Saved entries
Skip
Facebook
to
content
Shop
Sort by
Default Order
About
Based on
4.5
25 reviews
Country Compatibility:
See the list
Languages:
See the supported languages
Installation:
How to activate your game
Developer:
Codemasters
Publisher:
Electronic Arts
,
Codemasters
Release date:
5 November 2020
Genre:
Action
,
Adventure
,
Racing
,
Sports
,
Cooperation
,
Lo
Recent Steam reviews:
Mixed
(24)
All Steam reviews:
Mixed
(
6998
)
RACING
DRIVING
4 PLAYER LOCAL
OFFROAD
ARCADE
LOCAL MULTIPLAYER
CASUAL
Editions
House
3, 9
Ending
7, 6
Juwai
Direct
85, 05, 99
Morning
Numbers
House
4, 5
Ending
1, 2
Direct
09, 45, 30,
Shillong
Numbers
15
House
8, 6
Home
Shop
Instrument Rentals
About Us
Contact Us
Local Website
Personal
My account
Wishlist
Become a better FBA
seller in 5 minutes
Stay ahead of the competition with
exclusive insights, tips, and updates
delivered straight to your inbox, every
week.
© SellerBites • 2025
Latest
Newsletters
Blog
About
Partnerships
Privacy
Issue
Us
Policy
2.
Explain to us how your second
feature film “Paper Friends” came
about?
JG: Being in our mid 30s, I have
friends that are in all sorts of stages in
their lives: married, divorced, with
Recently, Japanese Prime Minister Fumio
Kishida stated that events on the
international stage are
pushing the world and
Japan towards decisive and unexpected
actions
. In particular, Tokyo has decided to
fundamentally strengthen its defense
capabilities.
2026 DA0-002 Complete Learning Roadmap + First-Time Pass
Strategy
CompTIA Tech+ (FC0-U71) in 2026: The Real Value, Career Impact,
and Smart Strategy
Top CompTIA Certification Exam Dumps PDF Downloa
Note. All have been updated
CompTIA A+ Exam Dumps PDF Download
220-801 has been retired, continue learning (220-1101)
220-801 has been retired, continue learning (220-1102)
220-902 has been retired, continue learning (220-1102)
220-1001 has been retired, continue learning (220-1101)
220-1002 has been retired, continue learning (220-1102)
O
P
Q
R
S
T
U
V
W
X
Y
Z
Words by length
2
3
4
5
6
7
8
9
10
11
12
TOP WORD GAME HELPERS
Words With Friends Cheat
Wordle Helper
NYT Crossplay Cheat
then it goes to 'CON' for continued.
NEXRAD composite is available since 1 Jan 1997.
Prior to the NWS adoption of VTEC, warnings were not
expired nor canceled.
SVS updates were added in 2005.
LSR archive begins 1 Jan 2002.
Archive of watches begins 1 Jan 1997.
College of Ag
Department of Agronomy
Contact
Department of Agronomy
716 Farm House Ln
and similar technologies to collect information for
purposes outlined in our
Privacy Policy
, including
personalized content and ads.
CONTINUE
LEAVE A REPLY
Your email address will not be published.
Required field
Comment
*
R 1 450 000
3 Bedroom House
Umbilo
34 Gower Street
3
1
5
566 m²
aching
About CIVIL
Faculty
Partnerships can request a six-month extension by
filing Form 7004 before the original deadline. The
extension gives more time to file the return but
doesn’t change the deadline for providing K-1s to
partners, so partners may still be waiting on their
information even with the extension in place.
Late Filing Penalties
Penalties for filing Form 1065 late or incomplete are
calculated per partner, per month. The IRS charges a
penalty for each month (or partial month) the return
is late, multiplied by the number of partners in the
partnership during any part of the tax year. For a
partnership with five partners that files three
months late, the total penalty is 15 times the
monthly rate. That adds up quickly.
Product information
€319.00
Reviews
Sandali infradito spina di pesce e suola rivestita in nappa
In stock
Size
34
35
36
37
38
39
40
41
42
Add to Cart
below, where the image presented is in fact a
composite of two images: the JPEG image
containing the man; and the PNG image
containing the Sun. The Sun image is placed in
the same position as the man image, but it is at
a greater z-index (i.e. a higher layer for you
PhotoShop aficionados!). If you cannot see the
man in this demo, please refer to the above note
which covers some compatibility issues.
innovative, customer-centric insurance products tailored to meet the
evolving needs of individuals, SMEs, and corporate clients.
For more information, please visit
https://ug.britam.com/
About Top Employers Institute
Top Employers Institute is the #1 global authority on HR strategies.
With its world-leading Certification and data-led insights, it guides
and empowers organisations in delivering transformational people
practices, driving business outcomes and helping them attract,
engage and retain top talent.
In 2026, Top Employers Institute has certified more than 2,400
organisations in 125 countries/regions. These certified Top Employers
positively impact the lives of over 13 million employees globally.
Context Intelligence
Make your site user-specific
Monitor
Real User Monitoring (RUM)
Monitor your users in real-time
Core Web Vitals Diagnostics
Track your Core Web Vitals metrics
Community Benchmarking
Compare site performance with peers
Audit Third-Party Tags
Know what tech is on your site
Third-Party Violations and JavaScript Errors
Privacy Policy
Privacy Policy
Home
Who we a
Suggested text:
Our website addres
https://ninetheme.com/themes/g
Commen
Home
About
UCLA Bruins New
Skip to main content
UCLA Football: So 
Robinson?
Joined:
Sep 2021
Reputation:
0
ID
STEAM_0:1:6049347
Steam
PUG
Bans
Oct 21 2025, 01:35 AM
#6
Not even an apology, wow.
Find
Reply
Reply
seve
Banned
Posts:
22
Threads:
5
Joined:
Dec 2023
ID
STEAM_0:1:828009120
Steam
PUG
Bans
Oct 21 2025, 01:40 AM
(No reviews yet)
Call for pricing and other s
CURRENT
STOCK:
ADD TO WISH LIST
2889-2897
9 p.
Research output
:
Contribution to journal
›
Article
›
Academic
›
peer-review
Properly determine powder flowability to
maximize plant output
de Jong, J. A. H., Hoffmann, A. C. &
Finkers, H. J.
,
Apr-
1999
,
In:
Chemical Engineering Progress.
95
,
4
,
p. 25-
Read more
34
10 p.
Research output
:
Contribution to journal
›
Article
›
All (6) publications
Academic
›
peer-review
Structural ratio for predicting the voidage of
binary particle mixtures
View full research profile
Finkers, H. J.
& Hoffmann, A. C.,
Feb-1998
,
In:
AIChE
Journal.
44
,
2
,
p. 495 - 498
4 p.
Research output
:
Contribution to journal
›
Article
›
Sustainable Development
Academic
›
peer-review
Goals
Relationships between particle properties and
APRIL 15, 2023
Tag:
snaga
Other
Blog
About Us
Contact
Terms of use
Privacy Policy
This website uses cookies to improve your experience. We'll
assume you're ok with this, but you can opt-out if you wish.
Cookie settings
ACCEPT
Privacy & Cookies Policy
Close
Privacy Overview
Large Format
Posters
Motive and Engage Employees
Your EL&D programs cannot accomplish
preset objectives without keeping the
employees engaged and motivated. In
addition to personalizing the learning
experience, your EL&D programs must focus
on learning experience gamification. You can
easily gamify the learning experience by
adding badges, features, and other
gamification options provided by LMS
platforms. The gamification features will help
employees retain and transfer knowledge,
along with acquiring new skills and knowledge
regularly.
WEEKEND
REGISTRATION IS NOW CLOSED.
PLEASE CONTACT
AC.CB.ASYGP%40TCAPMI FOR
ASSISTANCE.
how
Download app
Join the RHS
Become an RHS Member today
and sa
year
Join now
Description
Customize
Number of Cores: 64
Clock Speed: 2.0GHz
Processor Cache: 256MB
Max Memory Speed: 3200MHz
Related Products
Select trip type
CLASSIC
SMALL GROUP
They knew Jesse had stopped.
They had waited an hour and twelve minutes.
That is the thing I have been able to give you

• [Work required] Please give back all of the data exactly as it appears.

• [Reply to the task]
Skip
Facebook
to
content
Shop
Sort by
Default Order
About
Based on
4.5
25 reviews
Country Compatibility:
See the list
Languages:
See the supported languages
Installation:
How to activate your game
Developer:
Codemasters
Publisher:
Electronic Arts
,
Codemasters
Release date:
5 November 2020
Genre:
Action
,
Adventure
,
Racing
,
Sports
,
Cooperation
,
Lo
Recent Steam reviews:
Mixed
(24)
All Steam reviews:
Mixed
(
6998
)
RACING
DRIVING
4 PLAYER LOCAL
OFFROAD
ARCADE
LOCAL MULTIPLAYER
CASUAL
Editions
House
3, 9
Ending
7, 6
Juwai
Direct
85, 05, 99
Morning
Numbers
House
4, 5
Ending
1, 2
Direct
09, 45, 30,
Shillong
Numbers
15
House
8, 6
Home
Shop
Instrument Rentals
About Us
Contact Us
Local Website
Personal
My account
Wishlist
Become a better FBA
seller in 5 minutes
Stay ahead of the competition with
exclusive insights, tips, and updates
delivered straight to your inbox, every
week.
© SellerBites • 2025
Latest
Newsletters
Blog
About
Partnerships
Privacy
Issue
Us
Policy
2.
Explain to us how your second
feature film “Paper Friends” came
about?
JG: Being in our mid 30s, I have
friends that are in all sorts of stages in
their lives: married, divorced, with
Recently, Japanese Prime Minister Fumio
Kishida stated that events on the
international stage are
pushing the world and
Japan towards decisive and unexpected
actions
. In particular, Tokyo has decided to
fundamentally strengthen its defense
capabilities.
2026 DA0-002 Complete Learning Roadmap + First-Time Pass
Strategy
CompTIA Tech+ (FC0-U71) in 2026: The Real Value, Career Impact,
and Smart Strategy
Top CompTIA Certification Exam Dumps PDF Downloa
Note. All have been updated
CompTIA A+ Exam Dumps PDF Download
220-801 has been retired, continue learning (220-1101)
220-801 has been retired, continue learning (220-1102)
220-902 has been retired, continue learning (220-1102)
220-1001 has been retired, continue learning (220-1101)
220-1002 has been retired, continue learning (220-1102)
O
P
Q
R
S
T
U
V
W
X
Y
Z
Words by length
2
3
4
5
6
7
8
9
10
11
12
TOP WORD GAME HELPERS
Words With Friends Cheat
Wordle Helper
NYT Crossplay Cheat
then it goes to 'CON' for continued.
NEXRAD composite is available since 1 Jan 1997.
Prior to the NWS adoption of VTEC, warnings were not
expired nor canceled.
SVS updates were added in 2005.
LSR archive begins 1 Jan 2002.
Archive of watches begins 1 Jan 1997.
College of Ag
Department of Agronomy
Contact
Department of Agronomy
716 Farm House Ln
and similar technologies to collect information for
purposes outlined in our
Privacy Policy
, including
personalized content and ads.
CONTINUE
LEAVE A REPLY
Your email address will not be published.
Required field
Comment
*
R 1 450 000
3 Bedroom House
Umbilo
34 Gower Street
3
1
5
566 m²
aching
About CIVIL
Faculty
Partnerships can request a six-month extension by
filing Form 7004 before the original deadline. The
extension gives more time to file the return but
doesn’t change the deadline for providing K-1s to
partners, so partners may still be waiting on their
information even with the extension in place.
Late Filing Penalties
Penalties for filing Form 1065 late or incomplete are
calculated per partner, per month. The IRS charges a
penalty for each month (or partial month) the return
is late, multiplied by the number of partners in the
partnership during any part of the tax year. For a
partnership with five partners that files three
months late, the total penalty is 15 times the
monthly rate. That adds up quickly.
Product information
€319.00
Reviews
Sandali infradito spina di pesce e suola rivestita in nappa
In stock
Size
34
35
36
37
38
39
40
41
42
Add to Cart
below, where the image presented is in fact a
composite of two images: the JPEG image
containing the man; and the PNG image
containing the Sun. The Sun image is placed in
the same position as the man image, but it is at
a greater z-index (i.e. a higher layer for you
PhotoShop aficionados!). If you cannot see the
man in this demo, please refer to the above note
which covers some compatibility issues.
innovative, customer-centric insurance products tailored to meet the
evolving needs of individuals, SMEs, and corporate clients.
For more information, please visit
https://ug.britam.com/
About Top Employers Institute
Top Employers Institute is the #1 global authority on HR strategies.
With its world-leading Certification and data-led insights, it guides
and empowers organisations in delivering transformational people
practices, driving business outcomes and helping them attract,
engage and retain top talent.
In 2026, Top Employers Institute has certified more than 2,400
organisations in 125 countries/regions. These certified Top Employers
positively impact the lives of over 13 million employees globally.
Context Intelligence
Make your site user-specific
Monitor
Real User Monitoring (RUM)
Monitor your users in real-time
Core Web Vitals Diagnostics
Track your Core Web Vitals metrics
Community Benchmarking
Compare site performance with peers
Audit Third-Party Tags
Know what tech is on your site
Third-Party Violations and JavaScript Errors
Privacy Policy
Privacy Policy
Home
Who we a
Suggested text:
Our website addres
https://ninetheme.com/themes/g
Commen
Home
About
UCLA Bruins New
Skip to main content
UCLA Football: So 
Robinson?
Joined:
Sep 2021
Reputation:
0
ID
STEAM_0:1:6049347
Steam
PUG
Bans
Oct 21 2025, 01:35 AM
#6
Not even an apology, wow.
Find
Reply
Reply
seve
Banned
Posts:
22
Threads:
5
Joined:
Dec 2023
ID
STEAM_0:1:828009120
Steam
PUG
Bans
Oct 21 2025, 01:40 AM
(No reviews yet)
Call for pricing and other s
CURRENT
STOCK:
ADD TO WISH LIST
2889-2897
9 p.
Research output
:
Contribution to journal
›
Article
›
Academic
›
peer-review
Properly determine powder flowability to
maximize plant output
de Jong, J. A. H., Hoffmann, A. C. &
Finkers, H. J.
,
Apr-
1999
,
In:
Chemical Engineering Progress.
95
,
4
,
p. 25-
Read more
34
10 p.
Research output
:
Contribution to journal
›
Article
›
All (6) publications
Academic
›
peer-review
Structural ratio for predicting the voidage of
binary particle mixtures
View full research profile
Finkers, H. J.
& Hoffmann, A. C.,
Feb-1998
,
In:
AIChE
Journal.
44
,
2
,
p. 495 - 498
4 p.
Research output
:
Contribution to journal
›
Article
›
Sustainable Development
Academic
›
peer-review
Goals
Relationships between particle properties and
APRIL 15, 2023
Tag:
snaga
Other
Blog
About Us
Contact
Terms of use
Privacy Policy
This website uses cookies to improve your experience. We'll
assume you're ok with this, but you can opt-out if you wish.
Cookie settings
ACCEPT
Privacy & Cookies Policy
Close
Privacy Overview
Large Format
Posters
Motive and Engage Employees
Your EL&D programs cannot accomplish
preset objectives without keeping the
employees engaged and motivated. In
addition to personalizing the learning
experience, your EL&D programs must focus
on learning experience gamification. You can
easily gamify the learning experience by
adding badges, features, and other
gamification options provided by LMS
platforms. The gamification features will help
employees retain and transfer knowledge,
along with acquiring new skills and knowledge
regularly.
WEEKEND
REGISTRATION IS NOW CLOSED.
PLEASE CONTACT
AC.CB.ASYGP%40TCAPMI FOR
ASSISTANCE.
how
Download app
Join the RHS
Become an RHS Member today
and sa
year
Join now
Description
Customize
Number of Cores: 64
Clock Speed: 2.0GHz
Processor Cache: 256MB
Max Memory Speed: 3200MHz
Related Products
Select trip type
CLASSIC
SMALL GROUP
They knew Jesse had stopped.
They had waited an hour and twelve minutes.
That is the thing I have been able to give you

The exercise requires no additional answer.